Check Out The Ingredients Below And Don't Forget To Comment Below With Pictures Of Yours, No Matter The Out Come, I Want To Hear How You Got On...
Ingredients:
2 Tbsp Sunflower Oil 400g Boneless, Skinless, Chicken Thigh, Trimmed and Cut Into Chunks
1 Onion Finely Chopped
3 Carrots Finely Chopped
3 Celery Sticks Finely Chopped
2 Thyme Sprigs or Half a Tsp of Dried Thyme
1 Bay Leaf Fresh or Dried
600 Ml Vegetable or Chicken Stock
2 X 400g / 14oz Cans Haricot Beans, Drained
Chopped Parsley, to Serve
The Method:
Heat the Oil in a Large Pan And Add the Chicken, Then Fry Until Lightly Browned.
Add the Veg, Then Fry for a Few Minutes More.
Stir in the Herbs and Stock.
Bring to the Boil.
Stir Well, Reduce the Heat, Then Cover and Cook for 40 Minutes, Until the Chicken is Tender.

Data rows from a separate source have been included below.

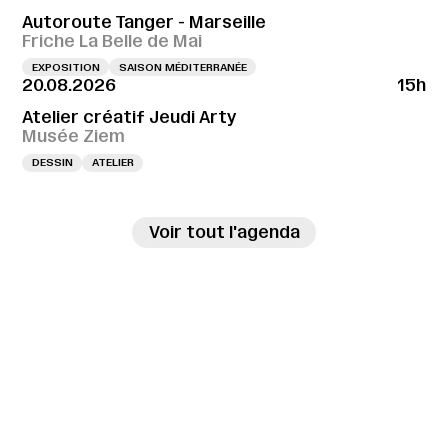
Autoroute Tanger - Marseille
Friche La Belle de Mai
EXPOSITION
SAISON MÉDITERRANÉE
20.08.2026
15h
Atelier créatif Jeudi Arty
Musée Ziem
DESSIN
ATELIER
→
Voir tout l'agenda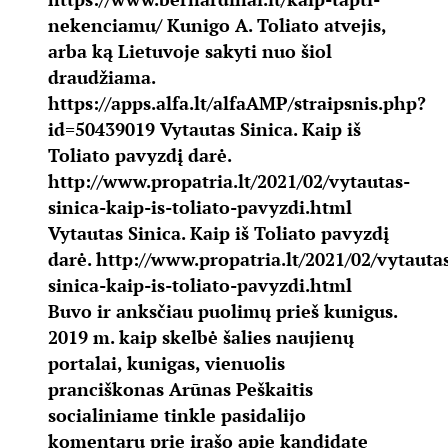
nekenciamu/
Kunigo A. Toliato atvejis,
arba ką Lietuvoje sakyti nuo šiol
draudžiama.
https://apps.alfa.lt/alfaAMP/straipsnis.php?
id=50439019
Vytautas Sinica. Kaip iš
Toliato pavyzdį darė.
http://www.propatria.lt/2021/02/vytautas-
sinica-kaip-is-toliato-pavyzdi.html
Vytautas Sinica. Kaip iš Toliato pavyzdį
darė.
http://www.propatria.lt/2021/02/vytauta
sinica-kaip-is-toliato-pavyzdi.html
Buvo ir anksčiau puolimų prieš kunigus.
2019 m. kaip skelbė šalies naujienų
portalai, kunigas, vienuolis
pranciškonas Arūnas Peškaitis
socialiniame tinkle pasidalijo
komentaru prie įrašo apie kandidatę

Stir the Beans Into the Pan, Then Simmer for 5 mins.
Stir in the Parsley and Serve With Crusty Bread
Oooooh Sounds Propper Nice Does That.
Hope You Enjoy Making It As Much As I Like Eating It,
I Look Forward To Seeing The Picture Folks.
Catch You Next Week On Tuesday From 2 pm Til 4 pm
With Russells' Rendezvous On Leek Radio
Bon Appetit
Great Share Russell. We made this for tea last night (well the Mrs did) and she added suet dumplings Omg Delicious! Thanks for sharing.